Whenever a line in the data holds the string "Керамогранит", copy that line.

### Stored items
+--

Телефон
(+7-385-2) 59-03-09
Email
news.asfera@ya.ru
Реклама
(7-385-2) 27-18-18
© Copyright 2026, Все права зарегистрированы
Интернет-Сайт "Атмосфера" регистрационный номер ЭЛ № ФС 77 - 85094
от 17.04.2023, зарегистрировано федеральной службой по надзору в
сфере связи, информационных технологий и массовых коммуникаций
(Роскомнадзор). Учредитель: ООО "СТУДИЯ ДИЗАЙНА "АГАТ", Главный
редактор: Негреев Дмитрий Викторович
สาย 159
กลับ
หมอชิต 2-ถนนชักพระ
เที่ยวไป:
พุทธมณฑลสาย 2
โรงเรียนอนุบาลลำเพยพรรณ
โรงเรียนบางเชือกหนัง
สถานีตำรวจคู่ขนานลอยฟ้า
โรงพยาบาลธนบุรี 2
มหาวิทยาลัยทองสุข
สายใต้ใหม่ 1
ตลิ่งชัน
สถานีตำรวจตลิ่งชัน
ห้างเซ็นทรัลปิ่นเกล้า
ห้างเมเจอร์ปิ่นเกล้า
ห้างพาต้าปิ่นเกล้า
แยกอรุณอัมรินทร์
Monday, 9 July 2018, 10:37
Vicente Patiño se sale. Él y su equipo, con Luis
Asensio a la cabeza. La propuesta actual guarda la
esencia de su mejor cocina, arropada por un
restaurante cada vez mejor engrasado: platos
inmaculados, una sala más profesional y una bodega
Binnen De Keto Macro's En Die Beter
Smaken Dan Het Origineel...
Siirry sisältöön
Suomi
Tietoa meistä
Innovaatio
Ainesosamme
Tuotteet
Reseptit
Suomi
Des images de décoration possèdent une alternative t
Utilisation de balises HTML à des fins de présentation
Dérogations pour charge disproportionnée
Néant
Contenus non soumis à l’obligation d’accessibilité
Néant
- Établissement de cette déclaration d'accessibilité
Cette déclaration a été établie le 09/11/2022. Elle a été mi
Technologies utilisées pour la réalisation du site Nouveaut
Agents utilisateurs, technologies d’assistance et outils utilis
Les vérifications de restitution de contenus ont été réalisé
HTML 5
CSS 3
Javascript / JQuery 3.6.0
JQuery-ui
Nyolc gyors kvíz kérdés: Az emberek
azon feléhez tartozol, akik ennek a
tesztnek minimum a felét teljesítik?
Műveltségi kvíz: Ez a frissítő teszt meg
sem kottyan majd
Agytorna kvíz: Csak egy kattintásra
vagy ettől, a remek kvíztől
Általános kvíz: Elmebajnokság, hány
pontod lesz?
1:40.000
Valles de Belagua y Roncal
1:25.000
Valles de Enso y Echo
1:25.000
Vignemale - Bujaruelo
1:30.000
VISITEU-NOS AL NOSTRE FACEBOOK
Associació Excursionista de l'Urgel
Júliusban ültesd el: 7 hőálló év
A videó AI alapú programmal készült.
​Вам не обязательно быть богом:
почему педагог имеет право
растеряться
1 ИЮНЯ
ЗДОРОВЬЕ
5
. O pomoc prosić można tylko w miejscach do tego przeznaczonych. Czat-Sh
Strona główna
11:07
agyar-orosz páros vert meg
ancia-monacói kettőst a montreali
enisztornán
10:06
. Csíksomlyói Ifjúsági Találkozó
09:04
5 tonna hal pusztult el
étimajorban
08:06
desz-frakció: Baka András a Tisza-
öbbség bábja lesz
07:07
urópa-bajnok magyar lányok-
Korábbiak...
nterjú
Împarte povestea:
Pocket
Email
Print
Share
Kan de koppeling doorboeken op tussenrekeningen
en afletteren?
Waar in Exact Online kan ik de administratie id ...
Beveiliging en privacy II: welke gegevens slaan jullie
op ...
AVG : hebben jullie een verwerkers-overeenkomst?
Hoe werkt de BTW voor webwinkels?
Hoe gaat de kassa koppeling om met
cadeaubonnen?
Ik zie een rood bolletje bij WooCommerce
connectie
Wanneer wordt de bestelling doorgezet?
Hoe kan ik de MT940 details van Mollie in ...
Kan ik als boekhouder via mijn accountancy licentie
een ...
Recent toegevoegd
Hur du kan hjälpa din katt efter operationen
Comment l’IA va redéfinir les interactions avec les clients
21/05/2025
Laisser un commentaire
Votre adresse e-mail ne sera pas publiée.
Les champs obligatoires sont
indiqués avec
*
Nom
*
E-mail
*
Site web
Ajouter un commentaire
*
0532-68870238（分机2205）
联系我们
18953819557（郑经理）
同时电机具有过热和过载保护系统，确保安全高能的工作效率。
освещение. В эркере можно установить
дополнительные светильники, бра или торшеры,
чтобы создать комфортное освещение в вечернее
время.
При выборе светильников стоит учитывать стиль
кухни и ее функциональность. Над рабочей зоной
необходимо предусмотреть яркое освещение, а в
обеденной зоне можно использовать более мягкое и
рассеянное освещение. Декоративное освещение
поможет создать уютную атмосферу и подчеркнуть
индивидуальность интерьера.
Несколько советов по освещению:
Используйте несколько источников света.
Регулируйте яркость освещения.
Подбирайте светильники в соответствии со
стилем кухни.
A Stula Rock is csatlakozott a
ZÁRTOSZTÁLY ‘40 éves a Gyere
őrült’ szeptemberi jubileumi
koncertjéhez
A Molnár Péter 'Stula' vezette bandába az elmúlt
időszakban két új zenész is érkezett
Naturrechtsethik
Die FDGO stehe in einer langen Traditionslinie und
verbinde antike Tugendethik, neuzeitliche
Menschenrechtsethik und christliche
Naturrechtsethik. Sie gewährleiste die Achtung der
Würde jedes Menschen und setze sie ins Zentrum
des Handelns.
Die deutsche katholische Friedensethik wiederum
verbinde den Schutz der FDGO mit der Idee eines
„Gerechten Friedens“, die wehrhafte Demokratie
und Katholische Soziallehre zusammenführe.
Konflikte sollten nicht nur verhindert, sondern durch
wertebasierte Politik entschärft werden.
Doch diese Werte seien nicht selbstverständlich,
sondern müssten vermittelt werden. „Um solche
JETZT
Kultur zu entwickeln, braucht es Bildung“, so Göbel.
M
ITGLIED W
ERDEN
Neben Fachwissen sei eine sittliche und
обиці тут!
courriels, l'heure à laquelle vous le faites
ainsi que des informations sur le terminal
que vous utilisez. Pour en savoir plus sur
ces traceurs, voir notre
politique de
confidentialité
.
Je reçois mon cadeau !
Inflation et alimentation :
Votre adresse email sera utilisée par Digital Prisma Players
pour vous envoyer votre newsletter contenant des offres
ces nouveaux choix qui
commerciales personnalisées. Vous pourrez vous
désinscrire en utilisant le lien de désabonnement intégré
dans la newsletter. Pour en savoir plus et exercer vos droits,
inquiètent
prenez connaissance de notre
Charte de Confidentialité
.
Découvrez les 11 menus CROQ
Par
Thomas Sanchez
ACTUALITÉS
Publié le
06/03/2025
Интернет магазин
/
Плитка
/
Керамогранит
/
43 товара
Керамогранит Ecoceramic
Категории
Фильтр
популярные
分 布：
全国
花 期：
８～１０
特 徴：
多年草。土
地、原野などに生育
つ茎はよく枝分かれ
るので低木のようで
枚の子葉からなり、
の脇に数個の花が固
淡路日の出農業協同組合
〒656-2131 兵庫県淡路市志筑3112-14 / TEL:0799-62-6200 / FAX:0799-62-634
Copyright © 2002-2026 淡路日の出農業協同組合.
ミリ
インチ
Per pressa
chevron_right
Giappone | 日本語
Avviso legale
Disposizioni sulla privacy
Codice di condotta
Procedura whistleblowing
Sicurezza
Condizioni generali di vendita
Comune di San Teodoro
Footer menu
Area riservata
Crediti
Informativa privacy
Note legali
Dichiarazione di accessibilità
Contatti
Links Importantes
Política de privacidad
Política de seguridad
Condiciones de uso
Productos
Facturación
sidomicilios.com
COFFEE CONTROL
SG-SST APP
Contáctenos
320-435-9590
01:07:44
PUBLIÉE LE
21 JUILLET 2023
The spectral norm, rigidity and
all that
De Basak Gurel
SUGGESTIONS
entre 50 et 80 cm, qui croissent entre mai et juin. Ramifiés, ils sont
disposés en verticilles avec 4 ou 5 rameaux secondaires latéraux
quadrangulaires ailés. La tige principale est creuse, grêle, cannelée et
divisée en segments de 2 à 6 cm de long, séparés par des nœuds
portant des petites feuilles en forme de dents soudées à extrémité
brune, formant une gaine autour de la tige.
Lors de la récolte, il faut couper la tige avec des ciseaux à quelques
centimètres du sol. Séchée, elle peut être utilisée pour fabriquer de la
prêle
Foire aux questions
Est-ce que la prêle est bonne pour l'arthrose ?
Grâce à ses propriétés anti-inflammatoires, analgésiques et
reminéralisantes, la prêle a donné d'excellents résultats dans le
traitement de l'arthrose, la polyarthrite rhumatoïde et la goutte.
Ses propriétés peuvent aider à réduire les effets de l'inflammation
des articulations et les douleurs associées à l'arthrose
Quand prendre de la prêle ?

+--

### Your response
Керамогранит
Керамогранит Ecoceramic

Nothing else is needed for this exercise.